- [Directive]: Give back, exactly as written, the lines of the listing from the top through the line holding "This kind of", and nothing more. Exclude pictures.

- [Data extracts]:
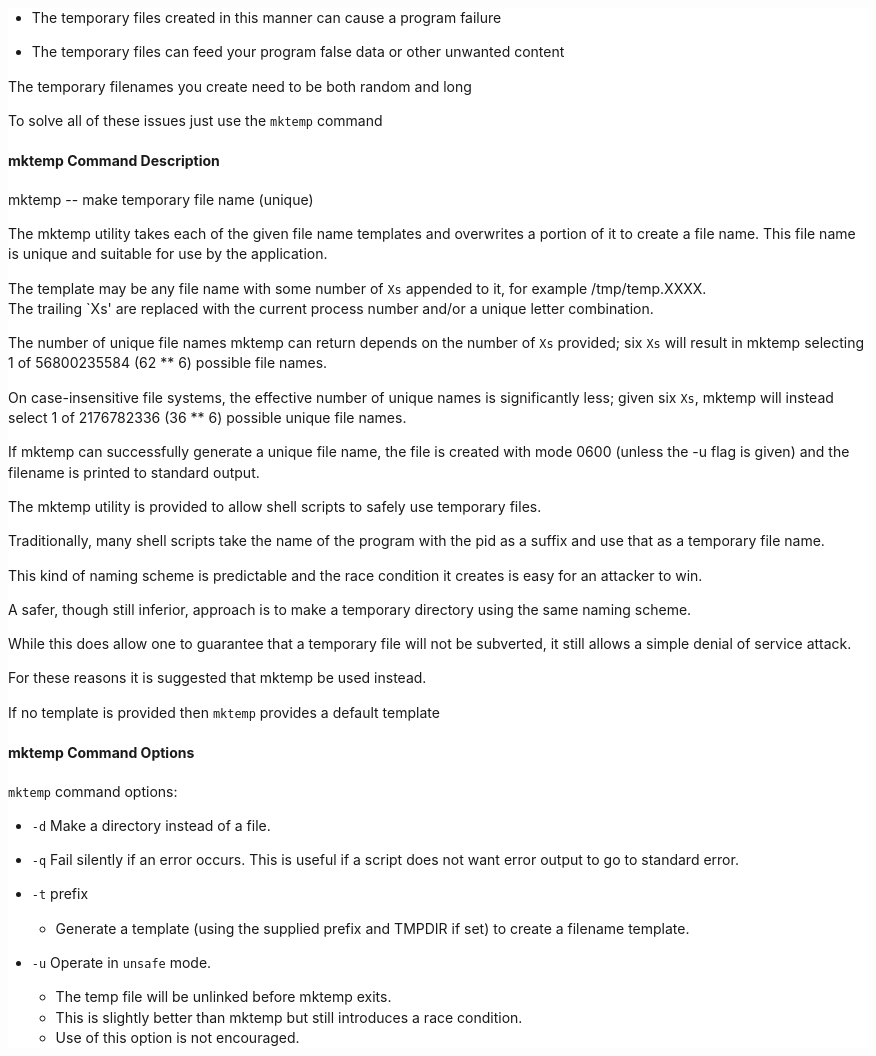 * The temporary files created in this manner can cause a program failure

* The temporary files can feed your program false data or other unwanted content

The temporary filenames you create need to be both random and long

To solve all of these issues just use the `mktemp` command

#### mktemp Command Description

mktemp -- make temporary file name (unique)

The mktemp utility takes each of the given file name templates and overwrites a portion of it to create a file name.  This file name is unique and suitable for use by the application.  

The template may be any file name with some number of `Xs` appended to it, for example /tmp/temp.XXXX.  
The trailing `Xs' are replaced with the current process number and/or a unique letter combination.  

The number of unique file names mktemp can return depends on the number of `Xs` provided; six `Xs` will result in mktemp selecting 1 of 56800235584 (62 ** 6) possible file names.  

On case-insensitive file systems, the effective number of unique names is significantly less; given six `Xs`, mktemp will instead select 1 of 2176782336 (36 ** 6) possible unique file names.

If mktemp can successfully generate a unique file name, the file is created with mode 0600 (unless the -u flag is given) and the filename is printed to standard output.

The mktemp utility is provided to allow shell scripts to safely use temporary files.  

Traditionally, many shell scripts take the name of the program with the pid as a suffix and use that as a temporary file name.  

This kind of naming scheme is predictable and the race condition it creates is easy for an attacker to win.  

A safer, though still inferior, approach is to make a temporary directory using the same naming scheme. 

While this does allow one to guarantee that a temporary file will not be subverted, it still  allows a simple denial of service attack.  

For these reasons it is suggested that mktemp be used instead.

If no template is provided then `mktemp` provides a default template

#### mktemp Command Options

`mktemp` command options:

* `-d` Make a directory instead of a file.

* `-q` Fail silently if an error occurs.  This is useful if a script does not want error output to go to standard error.

* `-t` prefix
  * Generate a template (using the supplied prefix and TMPDIR if set) to create a filename template.

* `-u` Operate in `unsafe` mode.  
  * The temp file will be unlinked before mktemp exits.  
  * This is slightly better than mktemp but still introduces a race condition.  
  * Use of this option is not encouraged.
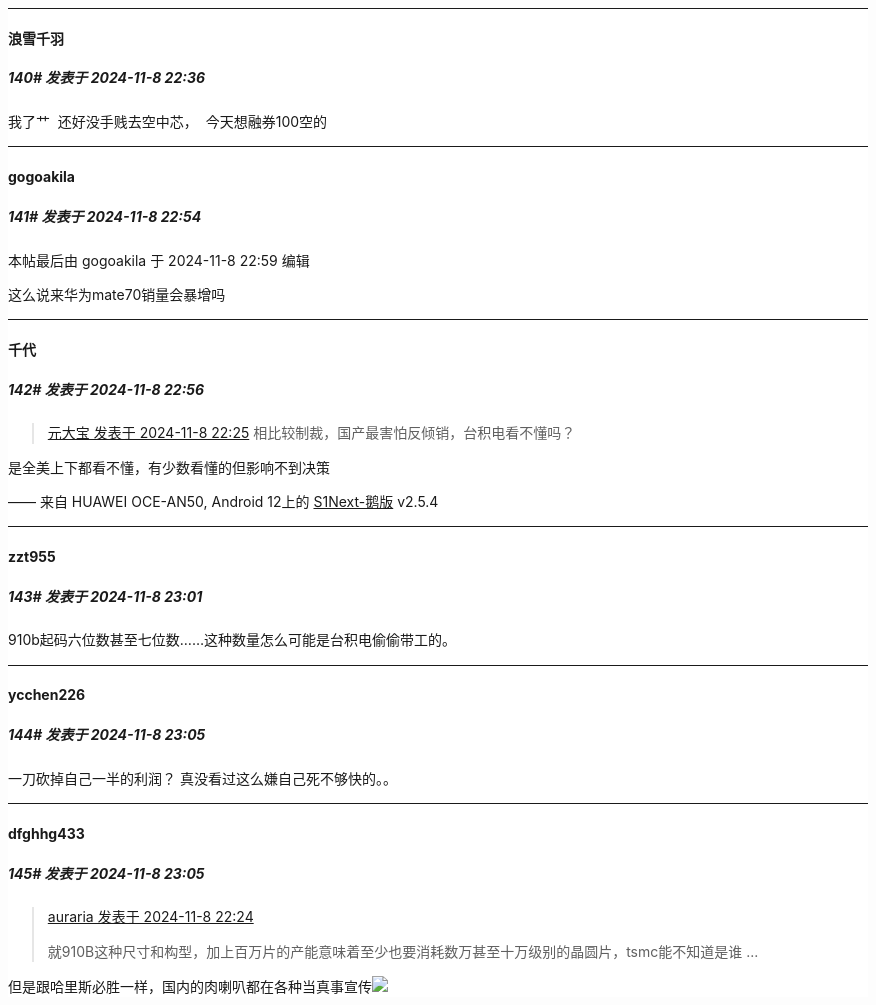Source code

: 
*****

####  浪雪千羽  
##### 140#       发表于 2024-11-8 22:36

我了艹  还好没手贱去空中芯，  今天想融券100空的


*****

####  gogoakila  
##### 141#       发表于 2024-11-8 22:54

 本帖最后由 gogoakila 于 2024-11-8 22:59 编辑 

这么说来华为mate70销量会暴增吗

*****

####  千代  
##### 142#       发表于 2024-11-8 22:56

<blockquote><a href="httphttps://bbs.saraba1st.com/2b/forum.php?mod=redirect&amp;goto=findpost&amp;pid=66652380&amp;ptid=2206144" target="_blank">元大宝 发表于 2024-11-8 22:25</a>
相比较制裁，国产最害怕反倾销，台积电看不懂吗？</blockquote>
是全美上下都看不懂，有少数看懂的但影响不到决策

—— 来自 HUAWEI OCE-AN50, Android 12上的 [S1Next-鹅版](https://github.com/ykrank/S1-Next/releases) v2.5.4


*****

####  zzt955  
##### 143#       发表于 2024-11-8 23:01

910b起码六位数甚至七位数……这种数量怎么可能是台积电偷偷带工的。


*****

####  ycchen226  
##### 144#       发表于 2024-11-8 23:05

一刀砍掉自己一半的利润？ 真没看过这么嫌自己死不够快的。。

*****

####  dfghhg433  
##### 145#       发表于 2024-11-8 23:05

<blockquote><a href="httphttps://bbs.saraba1st.com/2b/forum.php?mod=redirect&amp;goto=findpost&amp;pid=66652369&amp;ptid=2206144" target="_blank">auraria 发表于 2024-11-8 22:24</a>

就910B这种尺寸和构型，加上百万片的产能意味着至少也要消耗数万甚至十万级别的晶圆片，tsmc能不知道是谁 ...</blockquote>
但是跟哈里斯必胜一样，国内的肉喇叭都在各种当真事宣传<img src="https://static.saraba1st.com/image/smiley/face2017/218.png" referrerpolicy="no-referrer">
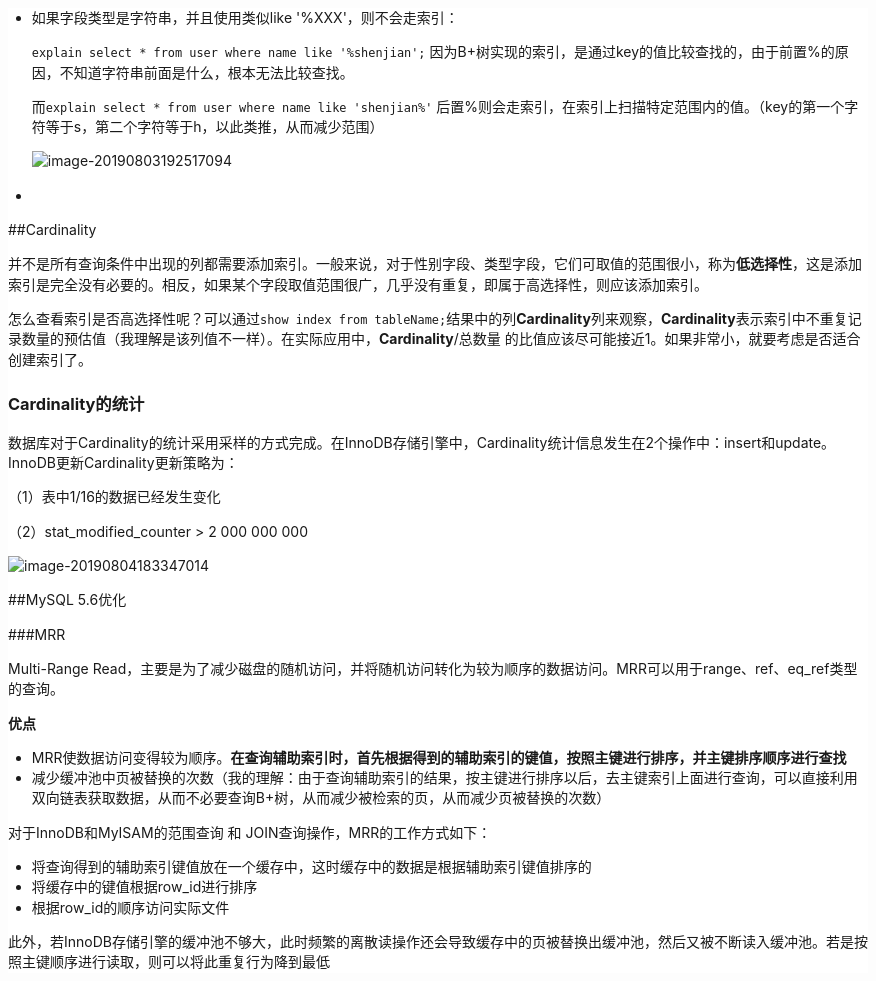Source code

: - 如果字段类型是字符串，并且使用类似like '%XXX'，则不会走索引：

  `explain select * from user where name like '%shenjian';`  因为B+树实现的索引，是通过key的值比较查找的，由于前置%的原因，不知道字符串前面是什么，根本无法比较查找。

  而`explain select * from user where name like 'shenjian%'` 后置%则会走索引，在索引上扫描特定范围内的值。（key的第一个字符等于s，第二个字符等于h，以此类推，从而减少范围）

  ![image-20190803192517094](http://ww4.sinaimg.cn/large/006tNc79gy1g5mpoknw3ej31fq05w0tm.jpg)

- 





##Cardinality

并不是所有查询条件中出现的列都需要添加索引。一般来说，对于性别字段、类型字段，它们可取值的范围很小，称为**低选择性**，这是添加索引是完全没有必要的。相反，如果某个字段取值范围很广，几乎没有重复，即属于高选择性，则应该添加索引。

怎么查看索引是否高选择性呢？可以通过`show index from tableName;`结果中的列**Cardinality**列来观察，**Cardinality**表示索引中不重复记录数量的预估值（我理解是该列值不一样）。在实际应用中，**Cardinality**/总数量 的比值应该尽可能接近1。如果非常小，就要考虑是否适合创建索引了。



### Cardinality的统计

数据库对于Cardinality的统计采用采样的方式完成。在InnoDB存储引擎中，Cardinality统计信息发生在2个操作中：insert和update。InnoDB更新Cardinality更新策略为：

（1）表中1/16的数据已经发生变化

（2）stat_modified_counter > 2 000 000 000

![image-20190804183347014](http://ww2.sinaimg.cn/large/006tNc79gy1g5nttawb2ij31d00d2493.jpg)





##MySQL 5.6优化



###MRR

Multi-Range Read，主要是为了减少磁盘的随机访问，并将随机访问转化为较为顺序的数据访问。MRR可以用于range、ref、eq_ref类型的查询。

**优点**

- MRR使数据访问变得较为顺序。**在查询辅助索引时，首先根据得到的辅助索引的键值，按照主键进行排序，并主键排序顺序进行查找**
- 减少缓冲池中页被替换的次数（我的理解：由于查询辅助索引的结果，按主键进行排序以后，去主键索引上面进行查询，可以直接利用双向链表获取数据，从而不必要查询B+树，从而减少被检索的页，从而减少页被替换的次数）



对于InnoDB和MyISAM的范围查询 和 JOIN查询操作，MRR的工作方式如下：

- 将查询得到的辅助索引键值放在一个缓存中，这时缓存中的数据是根据辅助索引键值排序的
- 将缓存中的键值根据row_id进行排序
- 根据row_id的顺序访问实际文件

此外，若InnoDB存储引擎的缓冲池不够大，此时频繁的离散读操作还会导致缓存中的页被替换出缓冲池，然后又被不断读入缓冲池。若是按照主键顺序进行读取，则可以将此重复行为降到最低
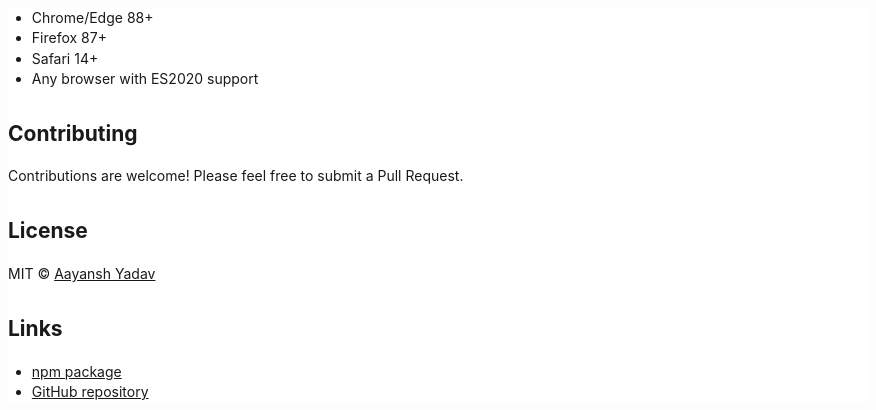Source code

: - Chrome/Edge 88+
- Firefox 87+
- Safari 14+
- Any browser with ES2020 support

## Contributing

Contributions are welcome! Please feel free to submit a Pull Request.

## License

MIT © [Aayansh Yadav](https://github.com/aayanshyadav)

## Links

- [npm package](https://www.npmjs.com/package/tailwind-llm-provider)
- [GitHub repository](https://github.com/aayanshyadav/tailwind-llm-provider)
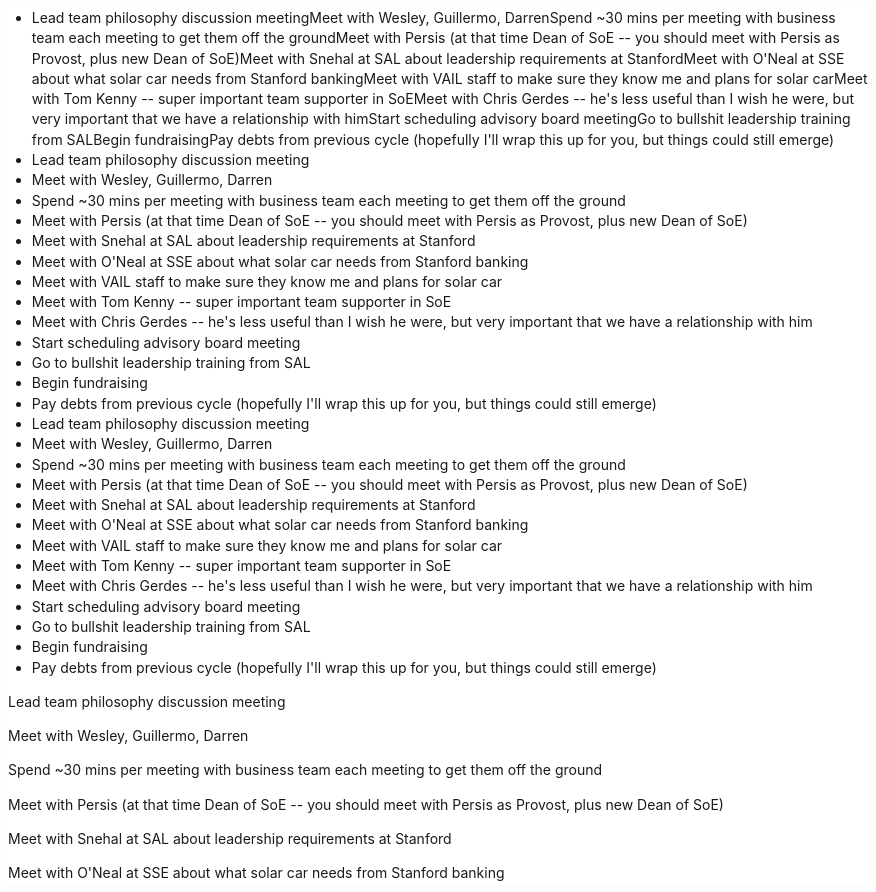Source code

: * Lead team philosophy discussion meetingMeet with Wesley, Guillermo, DarrenSpend \~30 mins per meeting with business team each meeting to get them off the groundMeet with Persis (at that time Dean of SoE -- you should meet with Persis as Provost, plus new Dean of SoE)Meet with Snehal at SAL about leadership requirements at StanfordMeet with O'Neal at SSE about what solar car needs from Stanford bankingMeet with VAIL staff to make sure they know me and plans for solar carMeet with Tom Kenny -- super important team supporter in SoEMeet with Chris Gerdes -- he's less useful than I wish he were, but very important that we have a relationship with himStart scheduling advisory board meetingGo to bullshit leadership training from SALBegin fundraisingPay debts from previous cycle (hopefully I'll wrap this up for you, but things could still emerge)
* Lead team philosophy discussion meeting
* Meet with Wesley, Guillermo, Darren
* Spend \~30 mins per meeting with business team each meeting to get them off the ground
* Meet with Persis (at that time Dean of SoE -- you should meet with Persis as Provost, plus new Dean of SoE)
* Meet with Snehal at SAL about leadership requirements at Stanford
* Meet with O'Neal at SSE about what solar car needs from Stanford banking
* Meet with VAIL staff to make sure they know me and plans for solar car
* Meet with Tom Kenny -- super important team supporter in SoE
* Meet with Chris Gerdes -- he's less useful than I wish he were, but very important that we have a relationship with him
* Start scheduling advisory board meeting
* Go to bullshit leadership training from SAL
* Begin fundraising
* Pay debts from previous cycle (hopefully I'll wrap this up for you, but things could still emerge)
* Lead team philosophy discussion meeting
* Meet with Wesley, Guillermo, Darren
* Spend \~30 mins per meeting with business team each meeting to get them off the ground
* Meet with Persis (at that time Dean of SoE -- you should meet with Persis as Provost, plus new Dean of SoE)
* Meet with Snehal at SAL about leadership requirements at Stanford
* Meet with O'Neal at SSE about what solar car needs from Stanford banking
* Meet with VAIL staff to make sure they know me and plans for solar car
* Meet with Tom Kenny -- super important team supporter in SoE
* Meet with Chris Gerdes -- he's less useful than I wish he were, but very important that we have a relationship with him
* Start scheduling advisory board meeting
* Go to bullshit leadership training from SAL
* Begin fundraising
* Pay debts from previous cycle (hopefully I'll wrap this up for you, but things could still emerge)

Lead team philosophy discussion meeting

Meet with Wesley, Guillermo, Darren

Spend \~30 mins per meeting with business team each meeting to get them off the ground

Meet with Persis (at that time Dean of SoE -- you should meet with Persis as Provost, plus new Dean of SoE)

Meet with Snehal at SAL about leadership requirements at Stanford

Meet with O'Neal at SSE about what solar car needs from Stanford banking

- [Reply]:
 * The temporary files created in this manner can cause a program failure

* The temporary files can feed your program false data or other unwanted content

The temporary filenames you create need to be both random and long

To solve all of these issues just use the `mktemp` command

#### mktemp Command Description

mktemp -- make temporary file name (unique)

The mktemp utility takes each of the given file name templates and overwrites a portion of it to create a file name.  This file name is unique and suitable for use by the application.  

The template may be any file name with some number of `Xs` appended to it, for example /tmp/temp.XXXX.  
The trailing `Xs' are replaced with the current process number and/or a unique letter combination.  

The number of unique file names mktemp can return depends on the number of `Xs` provided; six `Xs` will result in mktemp selecting 1 of 56800235584 (62 ** 6) possible file names.  

On case-insensitive file systems, the effective number of unique names is significantly less; given six `Xs`, mktemp will instead select 1 of 2176782336 (36 ** 6) possible unique file names.

If mktemp can successfully generate a unique file name, the file is created with mode 0600 (unless the -u flag is given) and the filename is printed to standard output.

The mktemp utility is provided to allow shell scripts to safely use temporary files.  

Traditionally, many shell scripts take the name of the program with the pid as a suffix and use that as a temporary file name.  

This kind of naming scheme is predictable and the race condition it creates is easy for an attacker to win.  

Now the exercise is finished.